Il filo conduttore della ricostruzione del pubblico ministero è stata la chiamata in correità di Lollo, che all'indomani dell'arresto aveva deciso di collaborare coi magistrati umbri per uscire al più presto dal processo e nella maniera più indolore possibile. E proprio sulla «chiamata» di Lollo si è attestato l'intervento di Casucci, senza troppo aggiungere al quadro accusatorio perfezionato all'esito di una indagine lampo durata appena tre mesi.
Una ricostruzione distaccata, poco incline alla cura delle suggestioni e dei facili effetti, ma tutt'altro che piatta, con richieste che in qualche caso hanno addirittura superato abbondantemente la pena inflitta al dominus dell'intera vicenda, il giudice Antonio Lollo, che nel dicembre 2017 aveva patteggiato 3 anni e 6 mesi.

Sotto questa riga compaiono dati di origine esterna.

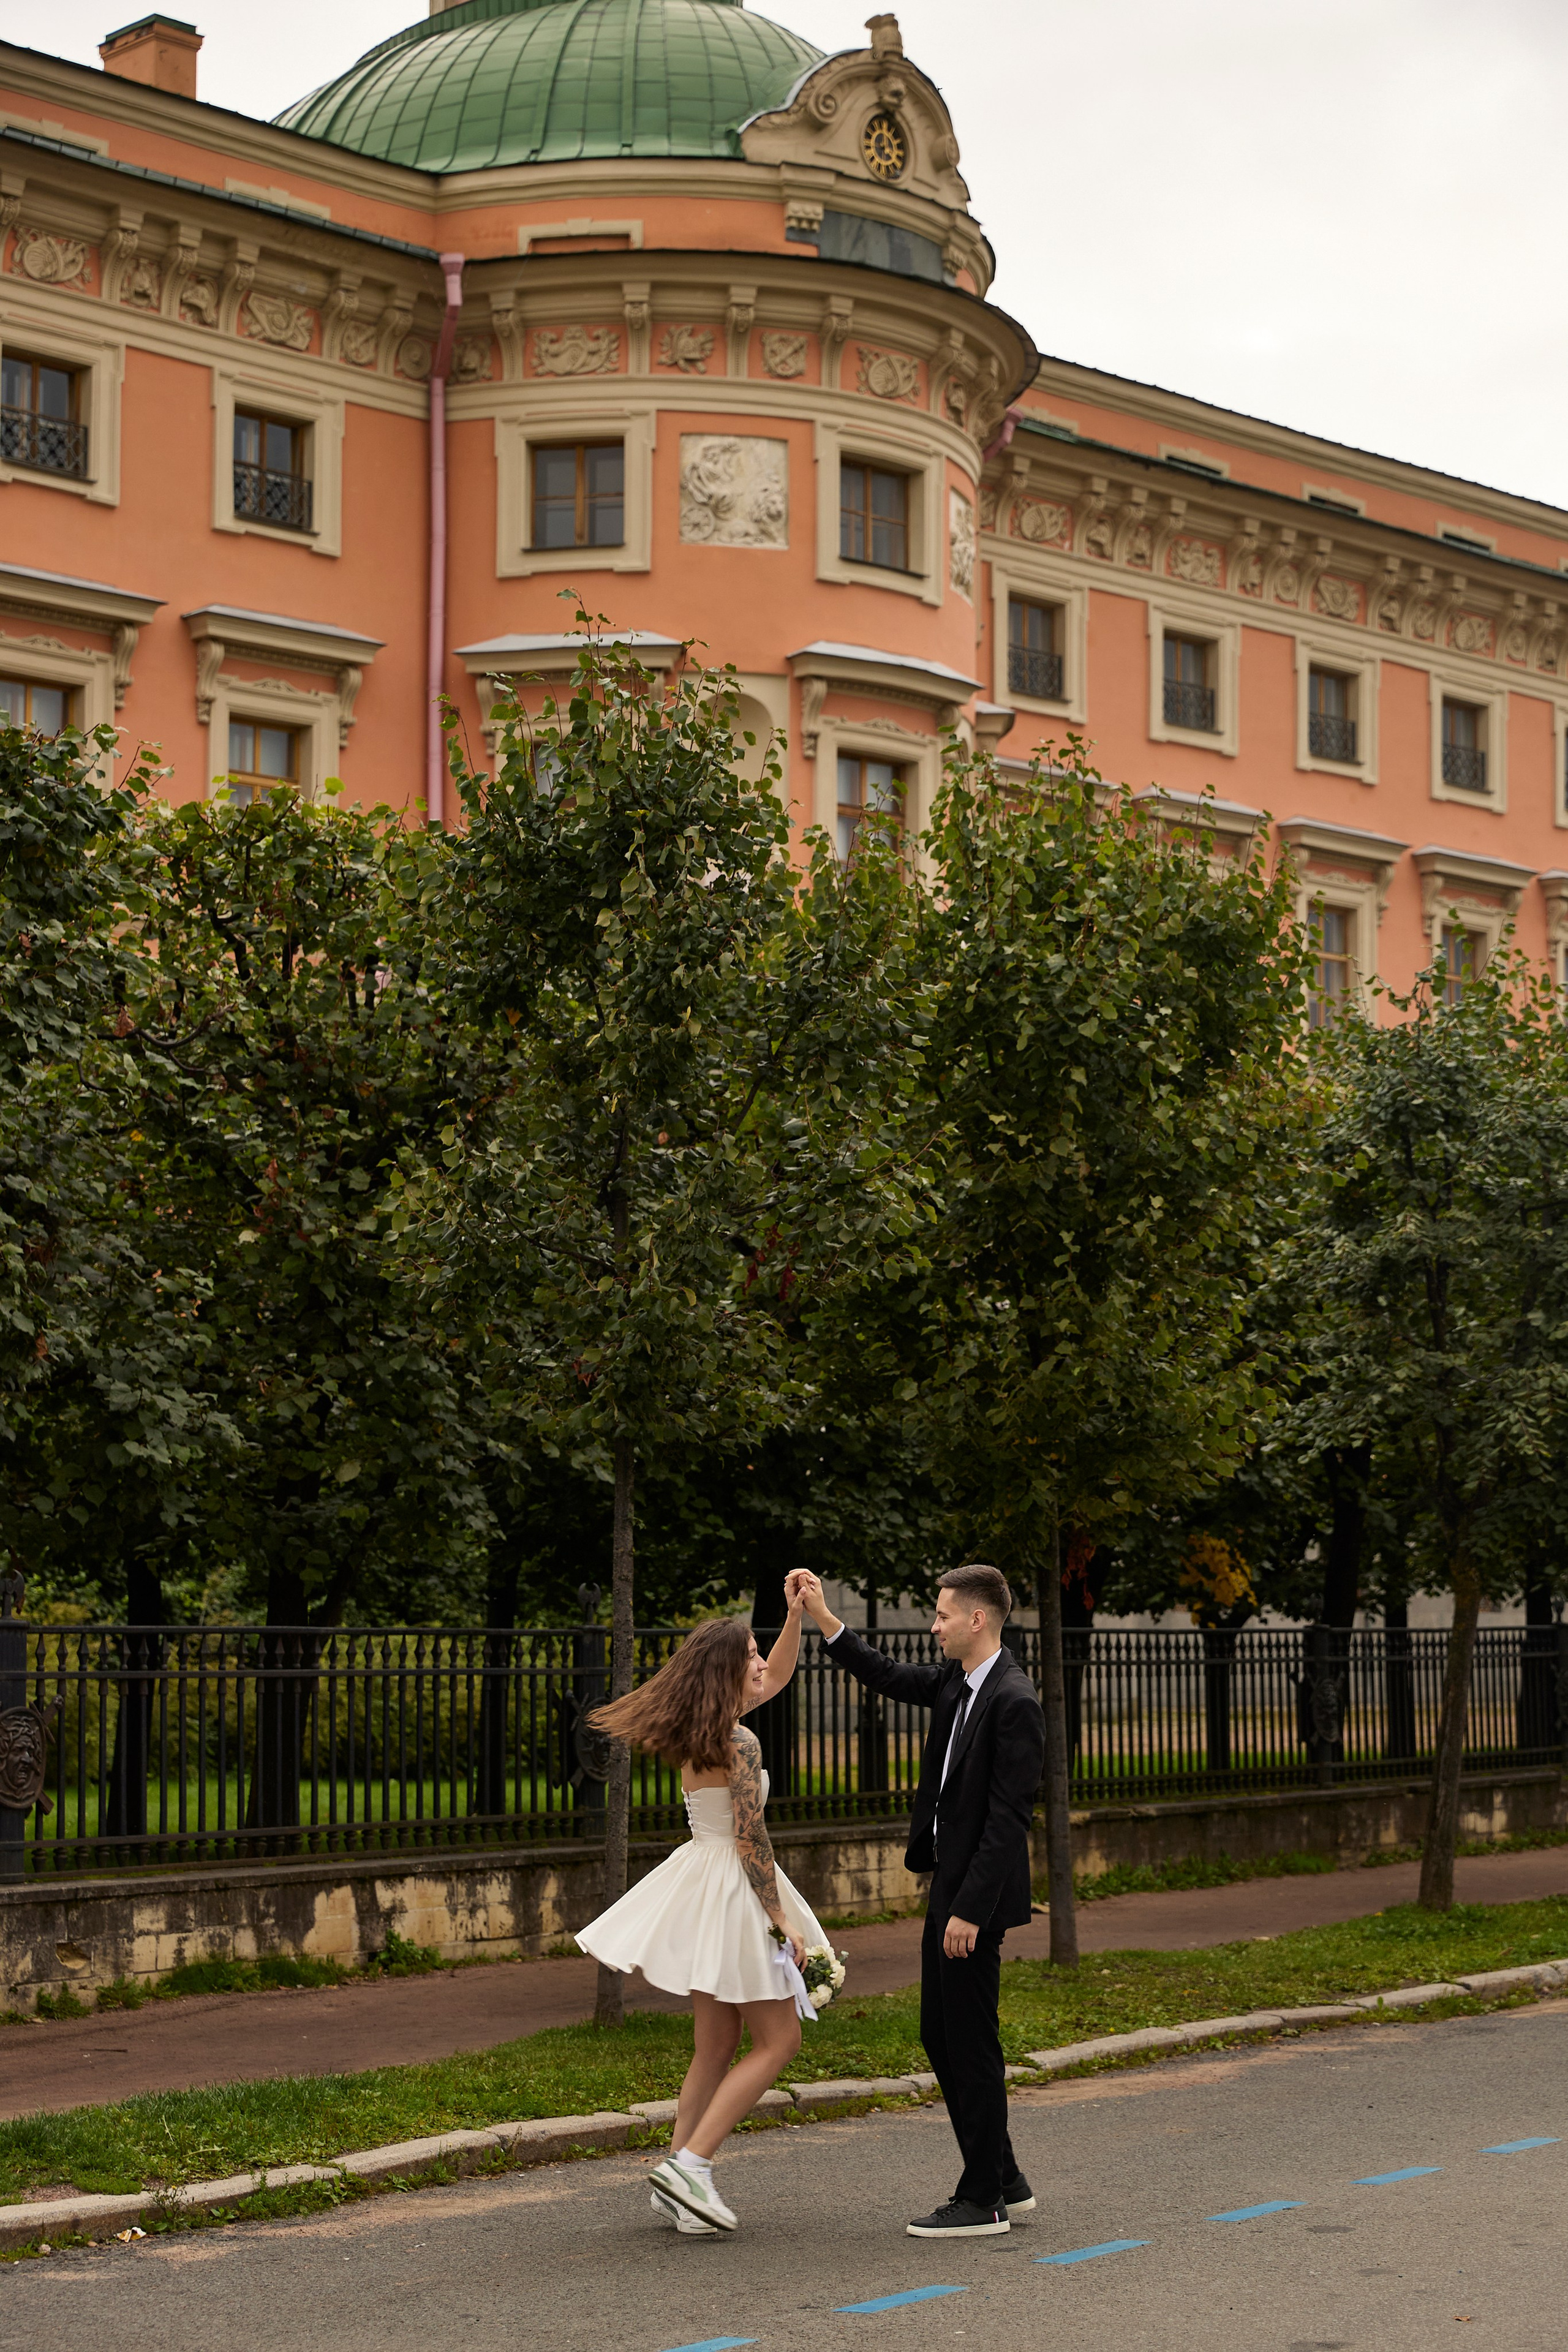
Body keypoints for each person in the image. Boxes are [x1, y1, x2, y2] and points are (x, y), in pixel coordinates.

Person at [788, 1563, 1044, 2239]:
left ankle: (982, 2197)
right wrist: (820, 1612)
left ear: (977, 1620)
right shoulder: (958, 1685)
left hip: (972, 1902)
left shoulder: (1013, 1700)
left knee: (970, 2041)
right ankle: (1006, 2180)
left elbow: (1008, 1819)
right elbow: (885, 1673)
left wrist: (967, 1909)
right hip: (949, 1889)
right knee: (943, 2034)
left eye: (941, 1616)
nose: (933, 1627)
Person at [575, 1591, 827, 2236]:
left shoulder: (707, 1727)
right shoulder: (738, 1740)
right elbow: (750, 1838)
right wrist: (783, 1920)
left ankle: (674, 2182)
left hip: (704, 1879)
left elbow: (780, 1673)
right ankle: (692, 2166)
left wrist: (795, 1618)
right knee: (781, 2039)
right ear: (724, 1671)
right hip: (737, 1886)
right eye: (747, 1656)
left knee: (715, 2045)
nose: (758, 1665)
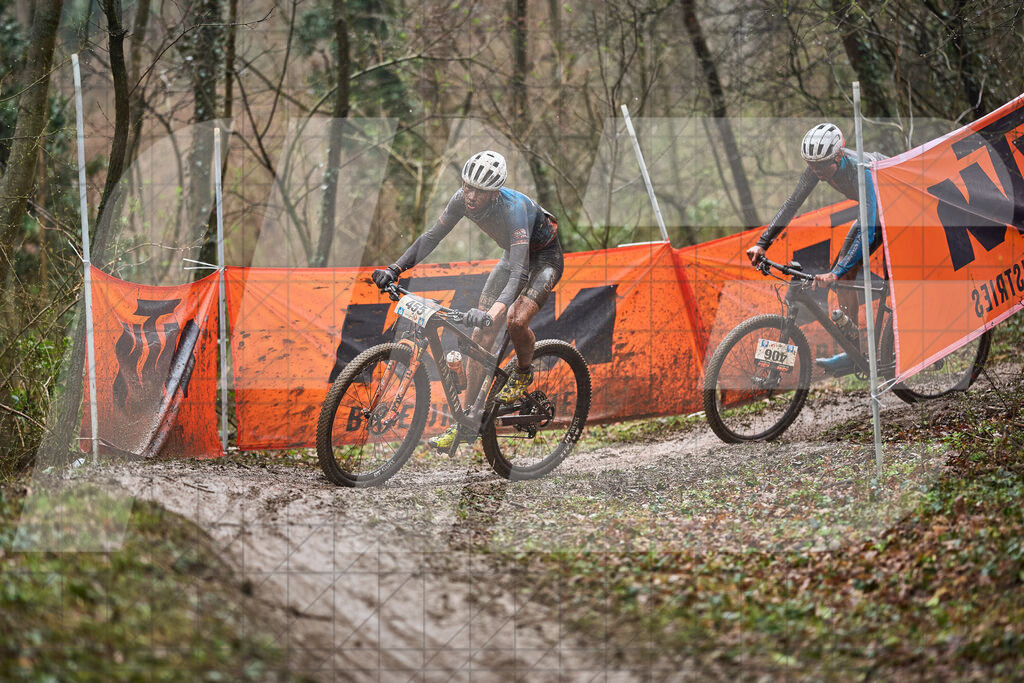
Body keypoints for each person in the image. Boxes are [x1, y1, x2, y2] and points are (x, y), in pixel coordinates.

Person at [371, 150, 563, 450]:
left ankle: (524, 372)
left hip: (542, 261)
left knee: (514, 320)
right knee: (479, 337)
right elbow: (432, 237)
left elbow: (520, 271)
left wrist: (496, 311)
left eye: (480, 191)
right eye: (467, 186)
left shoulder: (514, 210)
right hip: (510, 259)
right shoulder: (461, 199)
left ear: (495, 192)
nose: (471, 195)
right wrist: (394, 269)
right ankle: (466, 422)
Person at [746, 123, 887, 376]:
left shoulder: (860, 170)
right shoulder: (817, 167)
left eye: (822, 166)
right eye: (812, 166)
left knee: (843, 273)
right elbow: (792, 204)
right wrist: (763, 242)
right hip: (876, 214)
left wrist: (837, 271)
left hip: (899, 211)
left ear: (839, 155)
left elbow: (869, 229)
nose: (817, 172)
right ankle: (854, 354)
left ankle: (898, 341)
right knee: (843, 277)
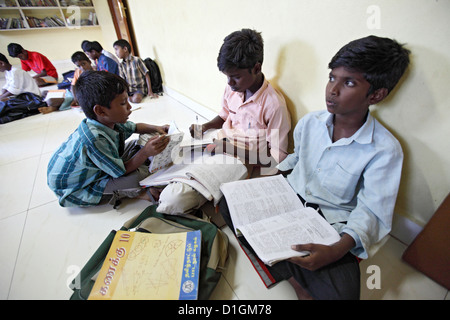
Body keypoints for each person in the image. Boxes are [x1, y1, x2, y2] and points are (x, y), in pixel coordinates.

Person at [219, 35, 411, 300]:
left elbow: (372, 211)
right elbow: (297, 159)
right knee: (227, 203)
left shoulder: (384, 150)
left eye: (349, 83)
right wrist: (267, 182)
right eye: (332, 78)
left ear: (376, 94)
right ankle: (297, 282)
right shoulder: (311, 123)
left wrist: (337, 249)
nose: (332, 90)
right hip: (290, 197)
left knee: (342, 295)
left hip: (329, 222)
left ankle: (288, 263)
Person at [47, 71, 170, 208]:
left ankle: (138, 169)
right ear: (100, 111)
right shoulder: (95, 139)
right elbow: (121, 171)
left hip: (94, 168)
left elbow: (135, 127)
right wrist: (145, 153)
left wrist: (158, 127)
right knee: (137, 176)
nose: (129, 107)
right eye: (123, 103)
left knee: (137, 143)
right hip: (77, 188)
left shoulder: (108, 121)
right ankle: (138, 192)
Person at [190, 29, 291, 172]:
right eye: (227, 77)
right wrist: (204, 127)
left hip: (244, 162)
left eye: (236, 77)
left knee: (179, 193)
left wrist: (231, 149)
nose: (230, 83)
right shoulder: (233, 89)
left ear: (256, 68)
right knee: (183, 163)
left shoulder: (273, 105)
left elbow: (276, 157)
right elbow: (224, 115)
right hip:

Ieri una sola richiesta di assoluzione da tutti i capi di accusa, per l'avvocato Vincenzo Manciocchi.
Per gli altri imputati che hanno scelto il giudizio abbreviato il pm ha chiesto pene variabili tra i 10 mesi e i 4 anni di reclusione.
Nel dettaglio, 10 mesi per Franco Pellecchia; 2 anni, pena sospesa, per Andrea Lauri; 2 anni e 2 mesi per Roberto Menduti; 2 anni e 4 mesi per Luigi Fioretti; 4 anni per Fausto Filigenzi.
Sempre nella giornata di ieri il pm ha assunto le istanze di patteggiamento formulate dagli imputati Marco Viola (3 anni e 3 mesi); Massimo Gatto (3 anni e 8 mesi); Vittorio Genco (3 anni e 6 mesi), Antonia Lusena e Angela Sciarretta.
Chiesto infine il rinvio a giudizio per gli imputati che avevano chiesto di essere giudicati con il rito ordinario: Raffaele Ranucci, Rita Sacchetti e Marco Rini.
Nella prossima udienza fissata per il 5 ottobre dal calendario messo a punto dal giudice Frabotti, verranno ascoltate le parti civili, costituite dal Consorzio Costruttori Pontini, Paoloni Costruzioni, Ordine dei Commercialisti e Associazione Caponnetto.